[Data excerpts]

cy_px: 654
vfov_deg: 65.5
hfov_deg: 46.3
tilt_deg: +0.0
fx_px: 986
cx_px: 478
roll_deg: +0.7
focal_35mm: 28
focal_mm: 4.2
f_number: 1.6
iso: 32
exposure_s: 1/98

...

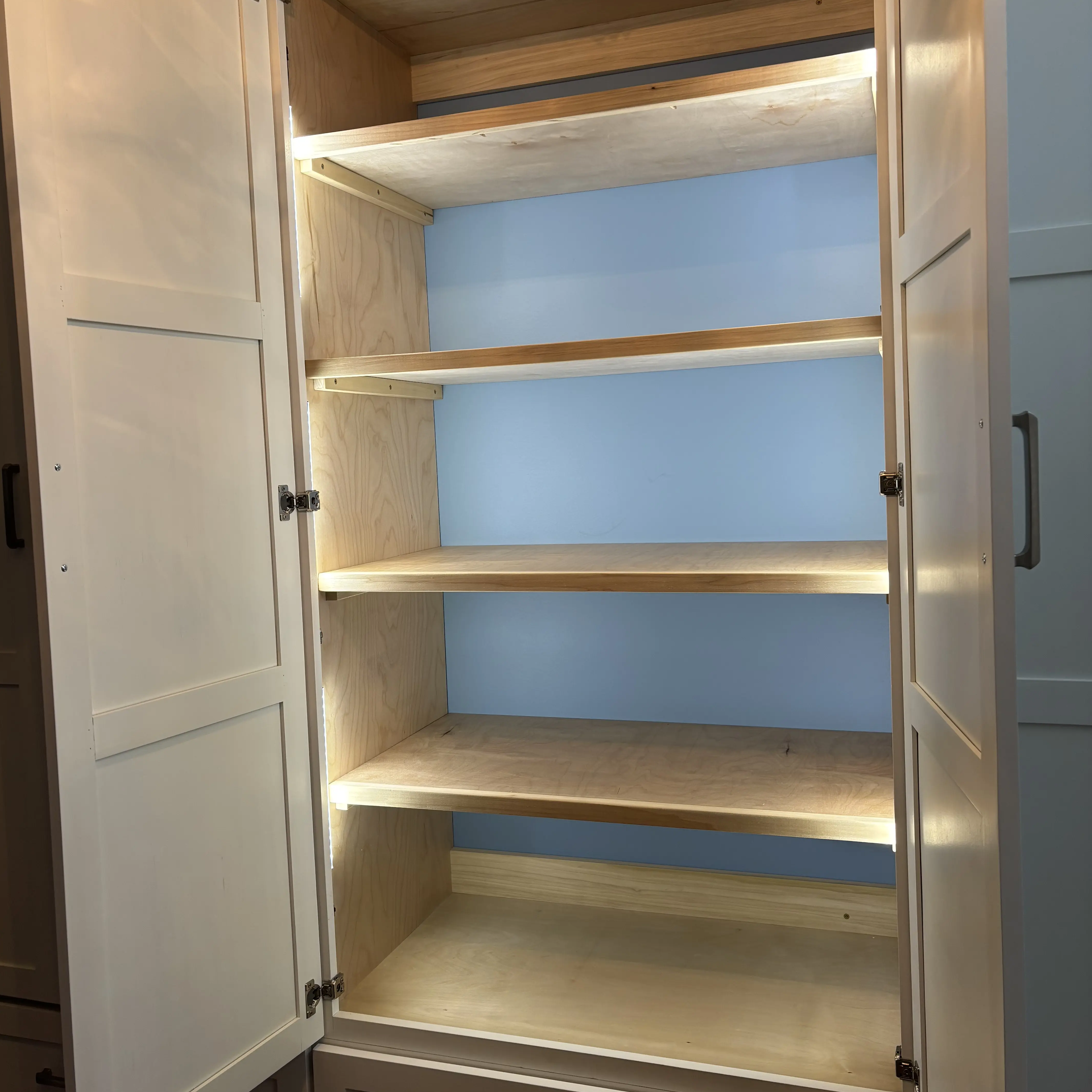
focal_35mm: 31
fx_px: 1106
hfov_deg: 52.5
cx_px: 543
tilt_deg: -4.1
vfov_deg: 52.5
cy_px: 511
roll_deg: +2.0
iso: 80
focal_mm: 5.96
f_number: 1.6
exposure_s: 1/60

* * *

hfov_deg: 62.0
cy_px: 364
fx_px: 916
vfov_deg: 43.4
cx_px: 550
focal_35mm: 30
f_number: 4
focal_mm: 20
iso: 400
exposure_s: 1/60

WHAT TO PRODUCE: Please give back, exactly as it stands above, the stretch from the line with "tilt_deg: +0.0" through the line with "exposure_s: 1/98", and no line outside it.

OUTPUT FOR THIS EXERCISE:
tilt_deg: +0.0
fx_px: 986
cx_px: 478
roll_deg: +0.7
focal_35mm: 28
focal_mm: 4.2
f_number: 1.6
iso: 32
exposure_s: 1/98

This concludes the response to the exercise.